Stopping things was a priority of both sides, Sen. John F. Kerry said, citing the GOP tax cut that Clinton's veto message described as a "reckless" threat to the government's fiscal stability.
"But we should not be reduced to measuring victories by stopping them from doing something bad," Kerry said. "This has been a session of missed opportunities and a lack of leadership."
Republicans avoided a repeat of the 1995 government shutdown that backfired against them. They did so by compromising on demands to cut $41 billion in non-defense spending and by continuing to fund several of Clinton's signature priorities, such as hiring 100,000 new teachers and 50,000 new police officers.
But the White House also gave ground, agreeing to increase defense spending by $17 billion and to cut every federal agency's budget by 0.038 percent, for a total savings of about $1.3 billion. Clinton had vetoed a 0.97 percent across-the-board cut as "mindless."
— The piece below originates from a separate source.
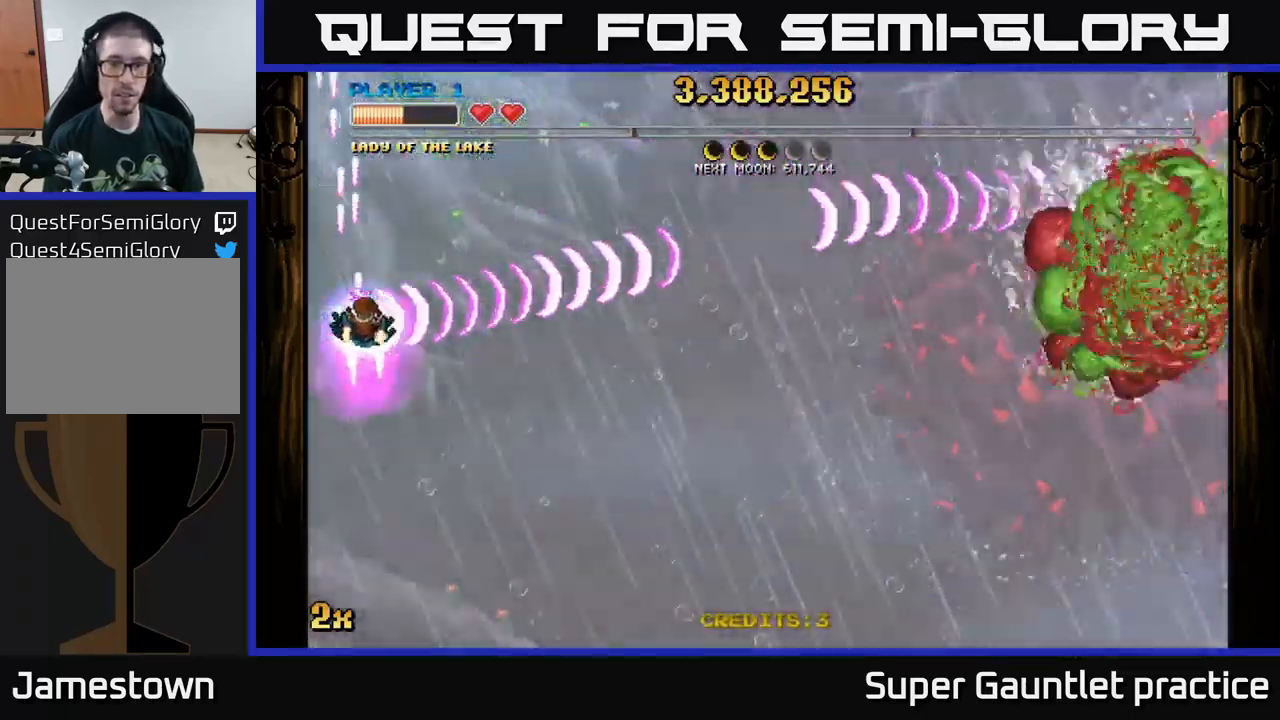
{"buttons": ["A"], "left_stick": "right", "events": [[234, "left_stick", "right"]]}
Under the final agreement, each agency has flexibility in how to reduce spending rather than requiring cuts across the board. The Pentagon, for example, is exempt from reducing military personnel.
"I'm sure there will be some discomfort," said Jack Lew, Clinton's budget director. "There will be winners and losers, but we won't be cutting high priority items."
In one of the most controversial compromises of the budget talks, GOP leaders agreed to pay $927 million of the government's long-overdue United Nations obligations after the White House accepted some abortion restrictions on international family planning groups funded by the United States.
In the end, the final spending package was nearly blocked by a group of Midwestern senators who were irate that the bill includes a provision to extend the New England Dairy Compact another two years. The compact sets federal dairy prices that favor milk producers from the Northeast over those from the Midwest.
After Lott vowed to address the issue next year, the Midwestern senators dropped their plan to filibuster as late as 5 a.m. Saturday. Sen. Russell D. Feingold, a Wisconsin Democrat, had even prepared a document, "All About Cheese: Dairy Filibuster."
Relieved, Lott said, "The Senate teaches you patience. If there's anything in the world like a good wine, it's the Senate."
By the time the final vote was tallied, the $1.8 trillion federal budget for 2000 was complete, 50 days past the Oct. 1 start of the fiscal year. And the acrimony of the impeachment case had receded a bit, though tensions lingered.
Jeffords urged his colleagues to take consolation from their passage of the disabilities measure. "We are tired and some tempers are frayed," he said on the Senate floor. "But as we return to our districts, this is legislation we can be proud of."
Lott, who helped lead the effort in January to remove Clinton from office, said in a news conference Friday, "Democrats still are chafing over the fact that they are in the minority."
But in his final words on the Senate floor, Lott turned toward the Democratic side of the chamber and wished departing members a "Happy Thanksgiving and Merry Christmas."